Provided material -
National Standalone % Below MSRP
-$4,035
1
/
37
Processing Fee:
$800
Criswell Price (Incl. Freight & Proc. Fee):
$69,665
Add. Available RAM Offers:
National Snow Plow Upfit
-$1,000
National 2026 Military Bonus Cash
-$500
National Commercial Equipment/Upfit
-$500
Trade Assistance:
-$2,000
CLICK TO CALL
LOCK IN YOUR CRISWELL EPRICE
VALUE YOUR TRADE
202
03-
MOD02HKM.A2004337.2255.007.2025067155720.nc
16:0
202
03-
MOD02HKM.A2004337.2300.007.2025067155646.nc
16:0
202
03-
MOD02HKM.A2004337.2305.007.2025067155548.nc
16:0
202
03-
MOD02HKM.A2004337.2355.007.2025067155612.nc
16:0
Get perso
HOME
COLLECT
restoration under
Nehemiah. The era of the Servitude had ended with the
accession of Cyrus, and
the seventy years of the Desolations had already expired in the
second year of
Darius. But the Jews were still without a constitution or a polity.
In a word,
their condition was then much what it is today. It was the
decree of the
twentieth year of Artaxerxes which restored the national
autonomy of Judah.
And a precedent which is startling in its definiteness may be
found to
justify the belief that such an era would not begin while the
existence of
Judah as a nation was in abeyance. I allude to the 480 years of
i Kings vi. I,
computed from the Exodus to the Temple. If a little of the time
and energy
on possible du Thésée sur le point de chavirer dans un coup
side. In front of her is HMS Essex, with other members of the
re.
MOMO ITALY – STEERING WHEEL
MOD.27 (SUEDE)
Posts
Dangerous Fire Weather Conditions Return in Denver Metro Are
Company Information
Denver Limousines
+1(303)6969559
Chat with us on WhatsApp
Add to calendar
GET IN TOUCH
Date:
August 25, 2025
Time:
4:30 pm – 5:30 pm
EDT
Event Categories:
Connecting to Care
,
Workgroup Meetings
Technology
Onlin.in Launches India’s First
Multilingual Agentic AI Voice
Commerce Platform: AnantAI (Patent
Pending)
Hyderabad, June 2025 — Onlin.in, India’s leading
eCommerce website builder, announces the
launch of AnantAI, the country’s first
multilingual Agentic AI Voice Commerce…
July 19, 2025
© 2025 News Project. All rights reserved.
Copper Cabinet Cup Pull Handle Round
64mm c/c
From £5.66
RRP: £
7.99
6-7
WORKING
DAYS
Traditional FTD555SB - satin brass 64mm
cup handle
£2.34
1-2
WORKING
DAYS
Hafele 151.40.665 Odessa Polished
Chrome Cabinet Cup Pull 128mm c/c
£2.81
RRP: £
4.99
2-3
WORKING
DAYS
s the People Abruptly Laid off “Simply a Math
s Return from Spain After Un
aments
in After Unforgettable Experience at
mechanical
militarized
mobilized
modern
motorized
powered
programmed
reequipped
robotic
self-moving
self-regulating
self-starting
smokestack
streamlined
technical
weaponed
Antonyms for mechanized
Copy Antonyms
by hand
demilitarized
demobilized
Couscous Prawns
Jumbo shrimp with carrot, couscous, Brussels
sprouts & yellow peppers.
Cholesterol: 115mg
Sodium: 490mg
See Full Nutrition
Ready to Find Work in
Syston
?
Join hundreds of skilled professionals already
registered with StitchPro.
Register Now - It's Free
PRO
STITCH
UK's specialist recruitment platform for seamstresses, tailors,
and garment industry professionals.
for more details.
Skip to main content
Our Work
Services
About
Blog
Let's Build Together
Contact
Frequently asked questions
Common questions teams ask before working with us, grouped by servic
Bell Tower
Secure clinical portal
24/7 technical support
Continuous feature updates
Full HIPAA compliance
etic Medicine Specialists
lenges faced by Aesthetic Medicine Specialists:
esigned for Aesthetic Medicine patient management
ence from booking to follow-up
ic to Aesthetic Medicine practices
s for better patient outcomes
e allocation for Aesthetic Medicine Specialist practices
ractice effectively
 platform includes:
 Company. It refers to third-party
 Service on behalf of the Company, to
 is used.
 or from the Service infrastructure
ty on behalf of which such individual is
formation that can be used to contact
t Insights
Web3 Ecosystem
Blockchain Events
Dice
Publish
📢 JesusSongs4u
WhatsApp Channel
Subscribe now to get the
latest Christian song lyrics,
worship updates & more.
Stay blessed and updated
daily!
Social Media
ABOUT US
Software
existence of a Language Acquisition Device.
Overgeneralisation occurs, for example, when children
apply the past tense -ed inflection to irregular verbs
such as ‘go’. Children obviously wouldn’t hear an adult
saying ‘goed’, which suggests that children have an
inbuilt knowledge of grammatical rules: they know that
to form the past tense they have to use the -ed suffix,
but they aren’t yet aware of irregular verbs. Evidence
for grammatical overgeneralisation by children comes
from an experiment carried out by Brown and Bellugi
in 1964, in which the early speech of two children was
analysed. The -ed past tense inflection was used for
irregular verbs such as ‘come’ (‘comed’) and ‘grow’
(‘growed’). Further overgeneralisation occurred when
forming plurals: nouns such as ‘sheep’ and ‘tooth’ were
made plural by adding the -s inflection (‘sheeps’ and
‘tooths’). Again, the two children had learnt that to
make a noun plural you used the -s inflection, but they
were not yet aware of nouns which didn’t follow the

What is needed -
Write out all the entries once more, exactly.

Solution below -
National Standalone % Below MSRP
-$4,035
1
/
37
Processing Fee:
$800
Criswell Price (Incl. Freight & Proc. Fee):
$69,665
Add. Available RAM Offers:
National Snow Plow Upfit
-$1,000
National 2026 Military Bonus Cash
-$500
National Commercial Equipment/Upfit
-$500
Trade Assistance:
-$2,000
CLICK TO CALL
LOCK IN YOUR CRISWELL EPRICE
VALUE YOUR TRADE
202
03-
MOD02HKM.A2004337.2255.007.2025067155720.nc
16:0
202
03-
MOD02HKM.A2004337.2300.007.2025067155646.nc
16:0
202
03-
MOD02HKM.A2004337.2305.007.2025067155548.nc
16:0
202
03-
MOD02HKM.A2004337.2355.007.2025067155612.nc
16:0
Get perso
HOME
COLLECT
restoration under
Nehemiah. The era of the Servitude had ended with the
accession of Cyrus, and
the seventy years of the Desolations had already expired in the
second year of
Darius. But the Jews were still without a constitution or a polity.
In a word,
their condition was then much what it is today. It was the
decree of the
twentieth year of Artaxerxes which restored the national
autonomy of Judah.
And a precedent which is startling in its definiteness may be
found to
justify the belief that such an era would not begin while the
existence of
Judah as a nation was in abeyance. I allude to the 480 years of
i Kings vi. I,
computed from the Exodus to the Temple. If a little of the time
and energy
on possible du Thésée sur le point de chavirer dans un coup
side. In front of her is HMS Essex, with other members of the
re.
MOMO ITALY – STEERING WHEEL
MOD.27 (SUEDE)
Posts
Dangerous Fire Weather Conditions Return in Denver Metro Are
Company Information
Denver Limousines
+1(303)6969559
Chat with us on WhatsApp
Add to calendar
GET IN TOUCH
Date:
August 25, 2025
Time:
4:30 pm – 5:30 pm
EDT
Event Categories:
Connecting to Care
,
Workgroup Meetings
Technology
Onlin.in Launches India’s First
Multilingual Agentic AI Voice
Commerce Platform: AnantAI (Patent
Pending)
Hyderabad, June 2025 — Onlin.in, India’s leading
eCommerce website builder, announces the
launch of AnantAI, the country’s first
multilingual Agentic AI Voice Commerce…
July 19, 2025
© 2025 News Project. All rights reserved.
Copper Cabinet Cup Pull Handle Round
64mm c/c
From £5.66
RRP: £
7.99
6-7
WORKING
DAYS
Traditional FTD555SB - satin brass 64mm
cup handle
£2.34
1-2
WORKING
DAYS
Hafele 151.40.665 Odessa Polished
Chrome Cabinet Cup Pull 128mm c/c
£2.81
RRP: £
4.99
2-3
WORKING
DAYS
s the People Abruptly Laid off “Simply a Math
s Return from Spain After Un
aments
in After Unforgettable Experience at
mechanical
militarized
mobilized
modern
motorized
powered
programmed
reequipped
robotic
self-moving
self-regulating
self-starting
smokestack
streamlined
technical
weaponed
Antonyms for mechanized
Copy Antonyms
by hand
demilitarized
demobilized
Couscous Prawns
Jumbo shrimp with carrot, couscous, Brussels
sprouts & yellow peppers.
Cholesterol: 115mg
Sodium: 490mg
See Full Nutrition
Ready to Find Work in
Syston
?
Join hundreds of skilled professionals already
registered with StitchPro.
Register Now - It's Free
PRO
STITCH
UK's specialist recruitment platform for seamstresses, tailors,
and garment industry professionals.
for more details.
Skip to main content
Our Work
Services
About
Blog
Let's Build Together
Contact
Frequently asked questions
Common questions teams ask before working with us, grouped by servic
Bell Tower
Secure clinical portal
24/7 technical support
Continuous feature updates
Full HIPAA compliance
etic Medicine Specialists
lenges faced by Aesthetic Medicine Specialists:
esigned for Aesthetic Medicine patient management
ence from booking to follow-up
ic to Aesthetic Medicine practices
s for better patient outcomes
e allocation for Aesthetic Medicine Specialist practices
ractice effectively
 platform includes:
 Company. It refers to third-party
 Service on behalf of the Company, to
 is used.
 or from the Service infrastructure
ty on behalf of which such individual is
formation that can be used to contact
t Insights
Web3 Ecosystem
Blockchain Events
Dice
Publish
📢 JesusSongs4u
WhatsApp Channel
Subscribe now to get the
latest Christian song lyrics,
worship updates & more.
Stay blessed and updated
daily!
Social Media
ABOUT US
Software
existence of a Language Acquisition Device.
Overgeneralisation occurs, for example, when children
apply the past tense -ed inflection to irregular verbs
such as ‘go’. Children obviously wouldn’t hear an adult
saying ‘goed’, which suggests that children have an
inbuilt knowledge of grammatical rules: they know that
to form the past tense they have to use the -ed suffix,
but they aren’t yet aware of irregular verbs. Evidence
for grammatical overgeneralisation by children comes
from an experiment carried out by Brown and Bellugi
in 1964, in which the early speech of two children was
analysed. The -ed past tense inflection was used for
irregular verbs such as ‘come’ (‘comed’) and ‘grow’
(‘growed’). Further overgeneralisation occurred when
forming plurals: nouns such as ‘sheep’ and ‘tooth’ were
made plural by adding the -s inflection (‘sheeps’ and
‘tooths’). Again, the two children had learnt that to
make a noun plural you used the -s inflection, but they
were not yet aware of nouns which didn’t follow the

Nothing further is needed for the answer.